La Liturgia torna spesso sul tema del Roveto, simbolo e nome di Maria SS.ma, come si può notare nei seguenti testi:

"L'ombra della legge si è dileguata alla venuta della grazia:
come difatti il roveto ardeva e non si consumava,
così vergine hai partorito e vergine sei rimasta;
invece della colonna di fuoco, si è alzato il Sole di giustizia;
al posto di Mosè, Cristo, salvezza delle nostre anime.

Il roveto che Mosè contemplò sul Sinai,
raffigurava te, o Vergine santa;
il roveto difatti era simbolo del tuo santo corpo,
i rami che non si consumavano della tua verginità;
ed il fuoco del roveto Dio che in te ha preso dimora.

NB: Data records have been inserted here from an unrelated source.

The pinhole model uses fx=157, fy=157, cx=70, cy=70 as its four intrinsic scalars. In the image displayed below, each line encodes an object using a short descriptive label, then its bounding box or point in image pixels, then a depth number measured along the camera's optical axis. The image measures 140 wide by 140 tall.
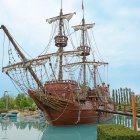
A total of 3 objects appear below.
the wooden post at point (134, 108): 6.71
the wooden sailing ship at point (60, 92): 16.85
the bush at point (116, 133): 5.01
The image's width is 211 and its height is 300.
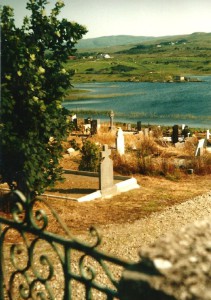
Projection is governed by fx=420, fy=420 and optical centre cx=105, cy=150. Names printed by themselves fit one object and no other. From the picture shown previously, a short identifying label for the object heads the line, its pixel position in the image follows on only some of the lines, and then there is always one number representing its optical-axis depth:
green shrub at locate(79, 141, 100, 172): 14.14
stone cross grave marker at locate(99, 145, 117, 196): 11.37
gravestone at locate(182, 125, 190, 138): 22.93
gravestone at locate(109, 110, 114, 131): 23.24
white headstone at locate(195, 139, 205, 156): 17.03
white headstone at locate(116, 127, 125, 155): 16.94
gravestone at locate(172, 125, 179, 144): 21.48
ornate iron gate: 2.16
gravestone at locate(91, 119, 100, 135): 23.63
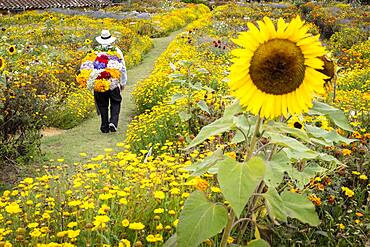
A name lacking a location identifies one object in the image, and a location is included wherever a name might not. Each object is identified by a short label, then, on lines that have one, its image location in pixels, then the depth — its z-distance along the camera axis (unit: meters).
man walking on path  6.72
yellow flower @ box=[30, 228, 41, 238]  2.29
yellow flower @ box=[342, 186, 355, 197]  2.64
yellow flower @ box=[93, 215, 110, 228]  2.22
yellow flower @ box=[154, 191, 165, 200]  2.58
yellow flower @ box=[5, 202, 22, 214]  2.47
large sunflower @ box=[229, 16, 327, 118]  1.51
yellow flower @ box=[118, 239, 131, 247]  2.09
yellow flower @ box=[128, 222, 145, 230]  2.21
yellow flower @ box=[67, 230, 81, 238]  2.21
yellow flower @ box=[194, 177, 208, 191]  2.35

Grande è la gloria della tua verginità,
o Maria, o Vergine perfetta.
Tu hai trovato grazia, il Signore è con te.
Tu sei la scala che vide Giacobbe,
fissata sulla terra ed elevata sino al cielo,
per la quale gli Angeli salivano e scendevano.
Tu sei il rovo che vide Mosè:
era pieno di fuoco e non bruciava.
Infatti il Figlio di Dio venne e scese nel tuo seno,
e il fuoco della sua divinità non bruciò il tuo corpo.

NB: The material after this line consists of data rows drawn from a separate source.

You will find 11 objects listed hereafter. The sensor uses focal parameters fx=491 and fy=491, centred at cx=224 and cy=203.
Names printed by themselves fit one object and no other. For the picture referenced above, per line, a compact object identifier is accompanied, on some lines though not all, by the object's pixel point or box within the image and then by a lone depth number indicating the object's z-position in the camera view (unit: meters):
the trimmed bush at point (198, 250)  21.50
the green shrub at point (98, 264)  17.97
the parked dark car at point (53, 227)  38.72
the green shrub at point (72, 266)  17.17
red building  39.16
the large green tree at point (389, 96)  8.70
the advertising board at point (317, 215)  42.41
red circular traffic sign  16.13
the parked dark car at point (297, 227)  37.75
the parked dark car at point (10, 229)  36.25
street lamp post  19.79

Tu sei il roveto visto da Mosè in mezzo alle fiamme
e che non si consumava, il quale è il Figlio del Signore.
Egli venne e abitò nelle tue viscere
e il fuoco della sua divinità non consumò la tua carne".

Giovanni Paolo II al Monastero di "Santa Caterina" del Sinai, durante il Giubileo dell’Anno Duemila.

Icone del Roveto

Il tema del "Roveto ardente" non poteva non tentare gli artisti che lo hanno raffigurato in miniature su libri, in affreschi su muri di Chiese e Monasteri, e su icone portatili in legno. Le icone più antiche si ritrovano nel Convento di Santa Caterina nel Sinai e risalgono ai secoli XII-XIV. Dal Sinai il tema si è diffuso nei diversi Paesi di tradizione ortodossa e in Occidente.

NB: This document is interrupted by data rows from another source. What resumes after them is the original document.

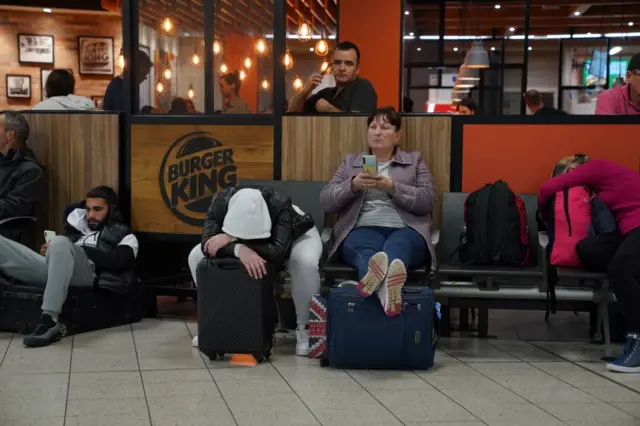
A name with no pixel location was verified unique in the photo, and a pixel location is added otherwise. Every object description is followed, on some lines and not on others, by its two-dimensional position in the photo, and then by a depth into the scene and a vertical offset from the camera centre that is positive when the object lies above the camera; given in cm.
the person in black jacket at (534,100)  884 +33
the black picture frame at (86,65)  1355 +102
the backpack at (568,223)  477 -47
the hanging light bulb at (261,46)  617 +58
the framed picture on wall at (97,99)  1336 +44
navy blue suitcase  437 -95
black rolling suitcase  454 -89
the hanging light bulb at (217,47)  596 +54
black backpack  493 -51
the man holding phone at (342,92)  571 +25
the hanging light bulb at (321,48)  1050 +96
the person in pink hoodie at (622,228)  449 -47
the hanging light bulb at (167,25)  647 +74
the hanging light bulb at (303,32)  1004 +109
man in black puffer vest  509 -76
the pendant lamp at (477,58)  1260 +104
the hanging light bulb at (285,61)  572 +44
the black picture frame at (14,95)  1329 +58
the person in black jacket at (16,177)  584 -32
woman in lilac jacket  484 -39
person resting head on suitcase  464 -56
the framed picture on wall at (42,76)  1337 +76
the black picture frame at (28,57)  1336 +104
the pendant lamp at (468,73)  1292 +85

In Oriente si possono distinguere due tipi principali: greco il primo, russo e slavo il secondo. Il tema greco riflette più da vicino il racconto dell'Esodo. Vi figura sempre Mosè che su ordine dell'Angelo si toglie i sandali; di fronte a lui è raffigurato il Roveto che brucia; in mezzo, o alla sommità, si vede Maria in busto o a pieno corpo con il Bambino in grembo: questo tipo iconografico della Madonna è quello detto della "Platytéra" [= più vasta dei Cieli]; quando il Bambino è circondato da un cerchio, il tipo è quello della Madonna del Segno.

Il tema iconografico è così descritto da Dionisio da Furnà nel suo manuale di pittura: "Mosè che porta al pascolo le pecore vede il Roveto ardente. Mosè che scioglie i sandali, ci sono pecore intorno e davanti a lui un Roveto che arde; in corrispondenza del centro di esso, su nel cielo, la Madonna col Bambino, ed al suo fianco un Angelo che guarda verso Mosè; dall'altro lato del Roveto, di nuovo Mosè ritto, che ha la mano tesa e con l'altra tiene un bastone".

Veduta del Monastero di "Santa Caterina": sullo sfondo si stagliano le montagne del Sinai.

L'icona, del sec. XII-XIII, si conserva nel Monastero di Santa Caterina, sul Sinai. Il suo formato relativamente grande la destinava a figurare tra le icone dell'iconastasi. Attualmente si venera nella Cappella detta del "Roveto ardente", sita dietro l'Altare della Chiesa principale ed è dedicata all’Annunciazione. I Pellegrini vi entrano togliendosi le scarpe. L'Altare è eretto sulle stesse radici del Roveto.

(Sopra)
Nicolas Frament, 
Trittico del "Roveto ardente"
. 

(Sotto)
Mosè al "Roveto ardente" 

icona greca.

Su fondo oro si stacca la figura di Mosé giovane che, con un piede appoggiato sulla roccia, si sta sciogliendo i sandali davanti al Roveto che arde con bagliori di fuoco intenso. La montagna sullo sfondo, riflettendo il fuoco del Roveto, si confonde con il cielo di un fondo oro. Anche la figura di Mosé, i suoi capelli, i suoi abiti originalmente bianchi sono illuminati dal fuoco intenso del Roveto. L'artista, proveniente molto probabilmente dalla Capitale bizantina, ha concentrato l'attenzione sull'episodio storico della visione, lasciando allo spettatore di indovinare l'aspetto dogmatico del mistero dell'Incarnazione.